El desierto de los tártaros fue traducida al francés en 1949, ya después de la guerra. A partir de entonces se convirtió en éxito mundial. Buzzatti, que continuaría trabajando en el Corriere durante la guerra, siguió en él después. En 1945 publicó un cuento delicioso: La famosa invasión de Sicilia por los osos, verdaderamente recomendable para lectores de todas las edades. Y la vida de Buzzatti se mantuvo en su horizonte de siempre: el periódico, sus relatos, la pintura…
A la pintura dedicó su obra de 1960 El gran retrato, novela con mucho de experimental, donde nuestro autor entra por primera vez en el universo femenino. Volvió a explorar ese mundo en su novela Un amor, de 1963, que cuenta la historia de un hombre que descubre el amor a los cincuenta años. Dicen que es una novela con rasgos autobiográficos, porque muy poco después Buzzatti, que ya tenía 60 años, se casaba con Almerina Antoniazzi.
Nuestro autor moría en 1972, después de una larguísima y cruel enfermedad, convertido en una referencia ineludible de la literatura europea. En 1976, Valerio Zurlini llevaba al cine El desierto de los tártaros: no es, evidentemente, mejor que la novela, pero sí puede servir como introducción a un autor que hay que conocer.
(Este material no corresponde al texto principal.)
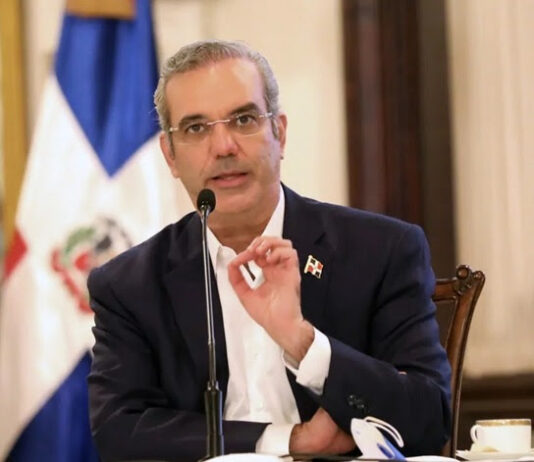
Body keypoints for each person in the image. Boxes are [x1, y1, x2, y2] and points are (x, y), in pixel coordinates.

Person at [88, 39, 451, 462]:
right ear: (170, 155)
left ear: (279, 133)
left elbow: (428, 418)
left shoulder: (380, 251)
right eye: (196, 128)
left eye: (243, 119)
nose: (223, 146)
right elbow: (119, 431)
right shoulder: (129, 285)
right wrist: (290, 440)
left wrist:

¿Por qué, en fin, Buzzatti, hoy y aquí? Porque nos explicó que los tártaros están ahí. Todo tiene, al final, sentido, incluso si nuestra posición existencial parece absurda. Y en un mundo como el de hoy, tan aparentemente sinsentido, donde todo empuja a la deserción; en un mundo tan parecido a esa Fortaleza de El desierto de los tártaros, es importante recordar que los tártaros siempre pueden llegar. Buzzatti enuncia la esperanza en los términos en que pueden entenderla los hombres de un tiempo que ha perdido la esperanza. Nuestra angustia es inevitable, pero no es invencible. No debemos renunciar a nuestro puesto. Porque, como dice el Drogo moribundo, “después de todo, la conciencia no está demasiado cargada y Dios sabrá perdonar”.